Phantoms of a Plague, Part 3
“Liberian people are reeling. They’re half in denial, half asking themselves ‘how did this happen?’” This is Dr. Maureen Miller, an epidemiologist whose expertise extends to medical anthropology. She and Emily Hagan came with Jon Epstein to work in some behavioral research training for two local social scientists. While Jon and Jerry are busy training the field team in wildlife capture, the two travel to a local town for a look around. Once a thriving center of commerce, it suffered an economic downturn before the outbreak, and is now in one woman’s words a “dead city”—a market, some shops along the main drag, a clump of houses huddled up against a river. The atmosphere is muted. Few people make eye contact.

Woods near the mine. Photo Credit: Emily Hagan.
Though bats are the likeliest wildlife reservoir of Ebola, researchers are still puzzling over a lot of unknowns. Published in a small science journal in 1978, a study by two German researchers showed roughly 6% of rural Liberians carried antibodies against Ebola. Why was 2014 the year it went pandemic if the virus had been haunting the Liberian wilds for at least 40 years? If there are intermediate hosts like livestock or non-human primates (gorillas were particularly hard hit by the disease), how does the virus leap-frog from host to host? Do you get it from a scratch? A bite? Do people get it from slaughtering, or just handling animals? From bodily fluids like urine or blood?

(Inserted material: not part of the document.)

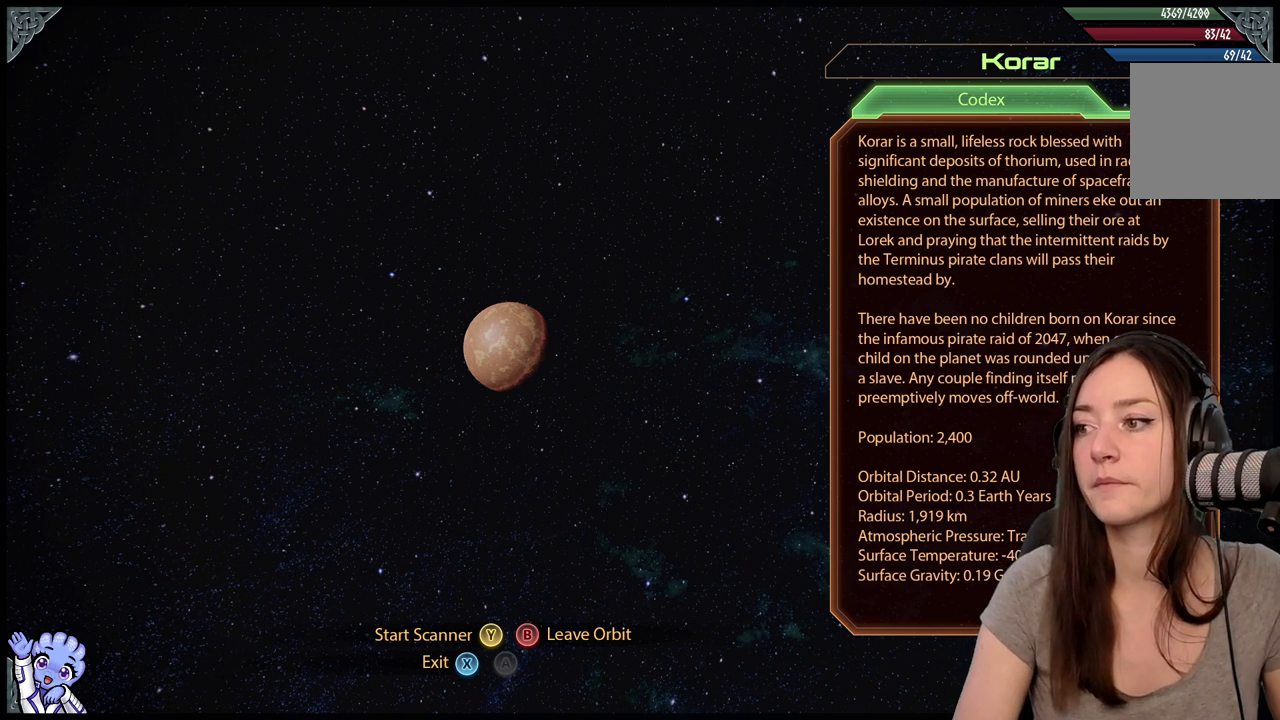
Gameplay with a controller (Xbox layout); each line is a JSON object with the inputs held at the frame after it. "events" lists button and stick changes between this image and that frame as [ms after this image, input, new state], when the widget could be followed in between. Not read: SHARE.
{"buttons": [], "left_stick": "center", "right_stick": "center", "events": [[233, "B", "down"], [367, "B", "up"]]}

The answers to these questions might be hiding in plain sight. Though conspiracy theories regarding the source of the outbreak abound, the Liberian people have a depth of knowledge on Ebola rivaling that of any foreign organization. “We’re not telling anybody what to do. We’re learning from what they did, because almost 11,000 were infected, but a lot of people weren’t and could’ve been. What did they do that was different from those who were infected? What do they think they can do to prevent it from happening again? Interviews and textual analyses—you can learn so much about how people think and deal with disaster on a day-to-day basis. These are all human activities. This isn’t rocket science.”

Sunset on the road. Photo Credit: Emily Hagan
If solutions to Ebola lie in human action, it is perhaps because the severity of the pandemic has often been chalked up to human error. As news of the affliction spread, its story was told and retold. Much like a game of telephone, the story was warped and bent at each retelling. By the time it reached international news channels, local customs governing burials were being blamed for Ebola’s spread. But closer reflection reveals the epidemic was probably made worse for very human, and not specifically West African reasons. Knowing next to nothing about the disease, many Liberians were taken aback when aid workers—the same aid workers suspected of bringing Ebola to Liberia in the first place—came to take their recently deceased loved ones away. Throwing the recently dead body of a family member onto a funeral pyre with seventy other bodies runs counter to mostcultural practices. And it certainly runs against our own open-casket funerals and neatly ordered cemeteries. So death certificates were forged. Highly infectious bodies were hidden away. The disease festered and deepened.